Hub adalah Alat penghubung atar komputer, semua jenis komunikasi hanya dilewatkan oleh hub. Hub digunakan untuk sebuah bentuk jaringan yang sederhana (misal hanya untuk menyambungkan beberapa komputer di satu group IP lokal) ketika ada satu paket yang masuk ke satu port di hub, maka akan tersalin ke port lainnya di hub yang sama dan semua komputer yang tersambung di hub yang sama dapat membaca paket tersebut.
Saat ini hub sudah banyak ditinggalkan dan diganti dengan switch. Alasan penggantian ini biasanya adalah karena hub mempunyai kecepatan transfer data yang lebih lambat daripada switch. Hub dan switch mempunyai kecepatan transfer data sampai dengan 100 Mbps bahkan switch sudah dikembangkan sampai kecepatan 1 Gbps.
Hub adalah perangkat dengan banyak port yang memungkinkan beberapa titik (dalam hal ini komputer yang sudah memasang NIC) bergabung menjadi satu jaringan. pada jaringan sederhana, satu port pada hub terhubung ke komputer server. Bisa juga hub tak langsung terhubung ke server tetapi juga ke hub lain, ini terutama terjadi pada jaringan yang cukup besar. Hub memiliki 4 - 24 port plus 1 port untuk ke server atau hub lain. Sebagian hub terutama dari generasi yang lebih baru bisa ditumpuk (stackable) untuk mendukung jumlah port yang lebih besar.
Jumlah tumpukan maksimal hub bergantung dari merek hub, rata-rata mencapai 5 - 8. Hub yang bisa ditumpuk biasanya pada bagian belakangnya terdapat 2 port untuk menghubungkan antar hub.
Dari sisi pengelolaan ada dua jenis hub, yaitu :
- Manageable hub adalah hub yang bisa dikelola melalui software
- Unmanageable hub tidak bisa dikelola melalui software.
Hub hanya memungkinkan pengguna untuk berbagi (share) jalur yang sama. Kumpulan hub yang membentuk jaringan hub disebut sebagai “shared Ethernet.” Pada jaringan terbagi seperti itu, setiap anggota hanya akan mendapatkan persentase tertentu dari bandwidth jaringan yang ada. Misalkan jaringan yang digunakan adalah Ethernet 10Mbps dan pada jaringan tersebut tersambung 10 komputer, maka secara kasar jika semua komputer secara bersama mengirimkan data, bandwidth rata-rata yang bisa digunakan oleh masing-masing anggota jaringan tersebut hanyalah 1Mbps.

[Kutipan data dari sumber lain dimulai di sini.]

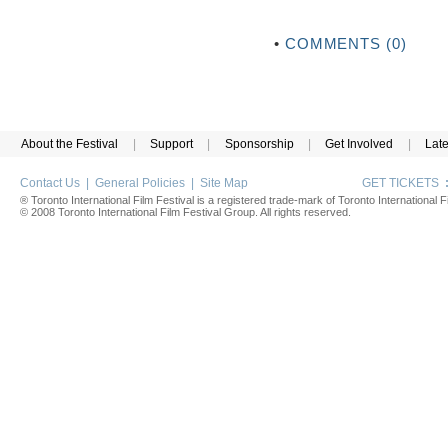
•
COMMENTS (0)
About the Festival
|
Support
|
Sponsorship
|
Get Involved
|
Lat
Contact Us
|
General Policies
|
Site Map
GET TICKETS
® Toronto International Film Festival is a registered trade-mark of Toronto International Fi
© 2008 Toronto International Film Festival Group. All rights reserved.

Fungsi dasar yang dilakukan oleh hub adalah menerima sinyal dari satu komputer dan mentransmisikannya ke komputer yang lain. Sebuah hub bisa active atau passive.
Active hub bertindak sebagai repeater; sebagai penguat sinyal. Passive hub hanya bertindak sebagai kotak sambungan membagi/memisahkan sinyal yang masuk untuk ditransmisikan ke seluruh network. Hub adalah central untuk topologi star dan mengijinkan komputer untuk ditambahkan atau dipindahkan pada network dengan relatif mudah. Kapabilitas yang disediakan hub central untuk topologi star mengizinkan komputer untuk ditambahkan atau dipindahkan pada network dengan relatif mudah.
Fungsi tambahan selain sebagai central connection point, hub menyediakan kemampuan berikut:
• Memfasilitasikan penambahan, penghilangan atau pemindahan workstation.
• Menambah jarak network (fungsi sebagai repeater
• Menyediakan fleksibilitas dengan men-support interface yang berbeda (Ethernet, Token ring, FDDI).
• Menawarkan feature yang fault - tolerance (isolasi kerusakan) memberikan manajemen service yang tersentralisasi (koleksi informasi, diagnostic).